L'exception d’euthanasie
"Le texte introduit une exception d’euthanasie sans la nommer", peut-on lire dans l’explication de l’article. Un flou qui ne permet pas en l’état de comprendre où l’une des deux pratiques s’arrête et où la deuxième commence. Et qui pose la question des conditions qui doivent être réunies pour que l’euthanasie soit appliquée. Cette volonté de brouiller les termes peut s’expliquer aussi par la ferme opposition des cultes et des soignants à une quelconque légalisation de l’euthanasie. En février 2023, une pétition a réuni quelque 800.000 soignants fermement opposés à l’aide active à mourir. Le Conseil national de l'Ordre des médecins (CNOM) et le collectif de treize organisations représentant 800.000 soignants ont ainsi fait de la participation des médecins à l'euthanasie une ligne rouge à ne pas franchir.
Qui pourrait y avoir accès ?
L'aide à mourir serait réservée aux Français majeurs, atteints d'une "affection grave et incurable qui engage son pronostic vital à court ou moyen terme" c’est-à-dire de "6 à 12 mois" selon ce document, ou présentant une "souffrance physique réfractaire ou insupportable" liée à leur maladie. Ces critères excluent les souffrances "exclusivement liées à des troubles psychiques ou psychologiques".
Quelle procédure est prévue ?
D’après le texte, les soignants seraient présents à toutes les étapes de l’aide à mourir. Le médecin serait ainsi d’abord chargé de réaliser une évaluation médicale des demandes de "mort choisie" et de vérifier que le patient correspond aux critères d'accès. Avant de donner suite à la demande du patient le médecin sera prié de demander l’avis d’un autre médecin qu’il ne connait pas ainsi que d’un spécialiste de la pathologie du patient en question afin de statuer sur "l’engagement du pronostic vital". D’autres membres du corps médical peuvent être sollicités. "Il ne s'agit donc pas d'une décision collégiale, mais bien d'une décision prise par le médecin", précise pour le moment le document.

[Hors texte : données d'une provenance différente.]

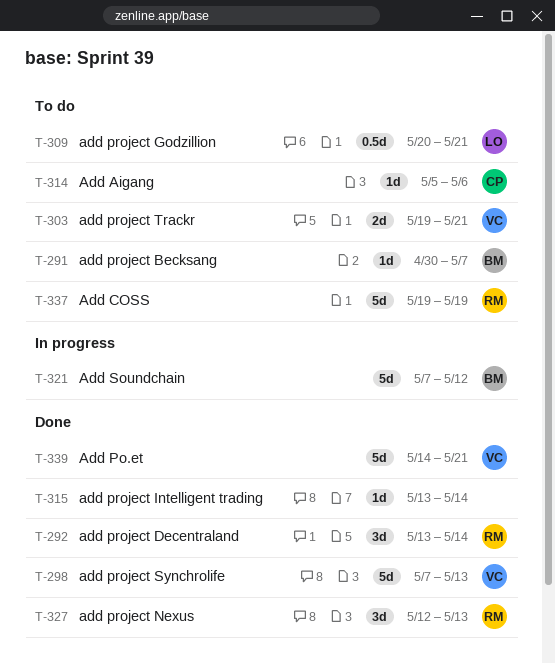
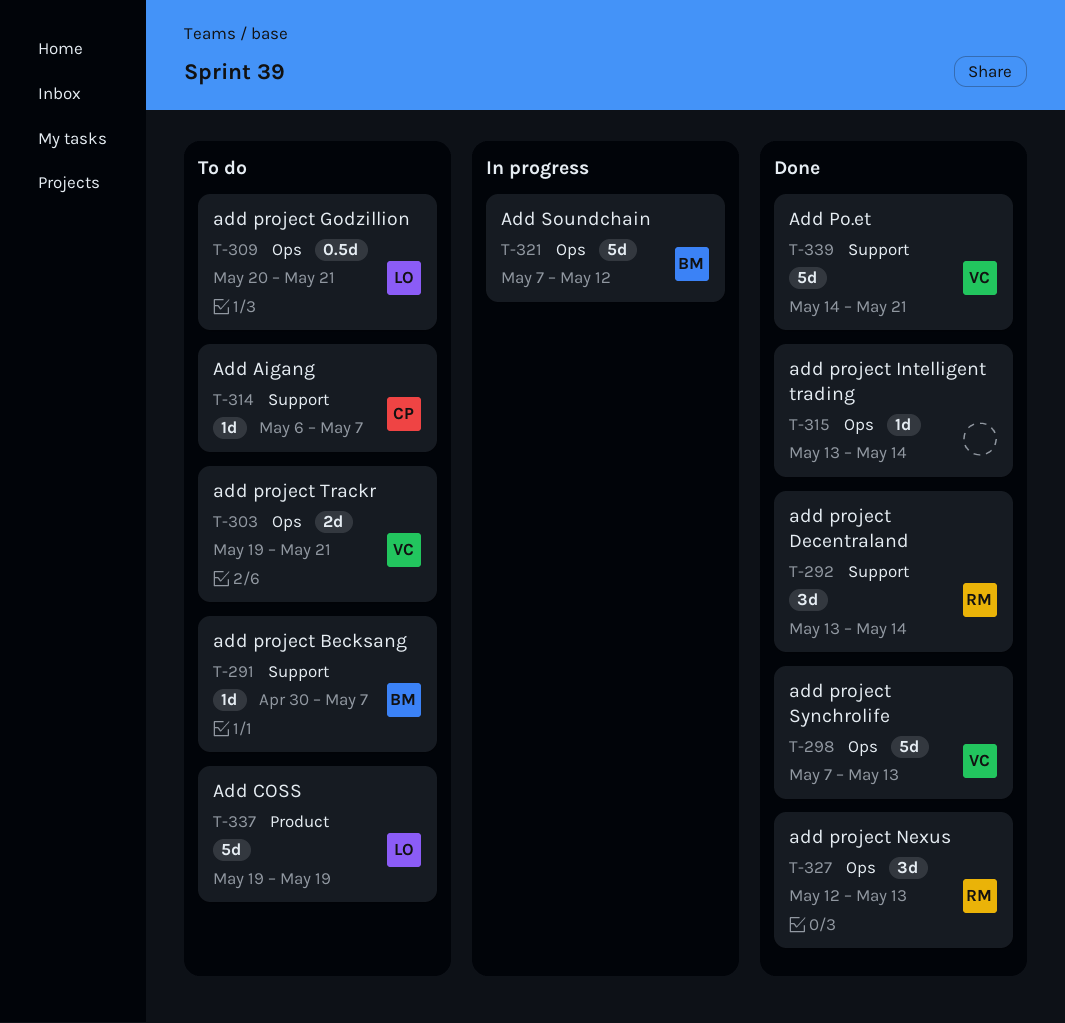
T-314, start: May 5 -> May 6
T-314, due: May 6 -> May 7
T-337, owner: RM -> LO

Le médecin aura quinze jours pour trancher. Avant de procéder au suicide assisté et/ou à l’euthanasie, un délai de deux jours de réflexion a minima devrait être imposé au patient. Ce dernier devra ensuite réitéré sa demande et un médecin ou un infirmier devrait être présent le jour J pour "vérifier la volonté de la personne" et préparer le produit létal ou installer la perfusion si besoin. S’il n’est pas obligé de rester dans la même pièce lorsque la patient rendra son dernier souffle, il devra néanmoins dans les parages pour «intervenir en cas d'incident lors de l'administration». Une procédure qui confine à l’hypocrisie : sous couvert de ne pas obliger les membres du corps médical à donner la mort, ils ne s’en retrouvent pas moins les chevilles ouvrières de cette pratique.
La notion de "secourisme à l’envers"
Le document évoque un concept qui a de quoi surprendre : le "secourisme à l'envers". L’objectif ? "Hâter le décès en limitant les souffrances". Le document signé par quelque 800.000 soignants en février 2023 alertait justement sur "le glissement éthique majeur" que signifie une telle légalisation. "La mise en œuvre de garde-fous législatifs, manifestement provisoires en raison de la force du principe d’égalité ne parviendrait pas, à terme, à endiguer les menaces que l’injonction de mort ferait peser sur les personnes les plus vulnérables, ce que l’on observe aujourd’hui dans tous les pays ayant légalisé l’euthanasie", soulignaient-ils déjà il y a bientôt un an. Et de citer encore les publics vulnérables "trop largement absents des réflexions menées : enfants, personnes dépendantes, personnes atteintes de troubles cognitifs ou psychiatriques, personnes en situation de précarité, etc".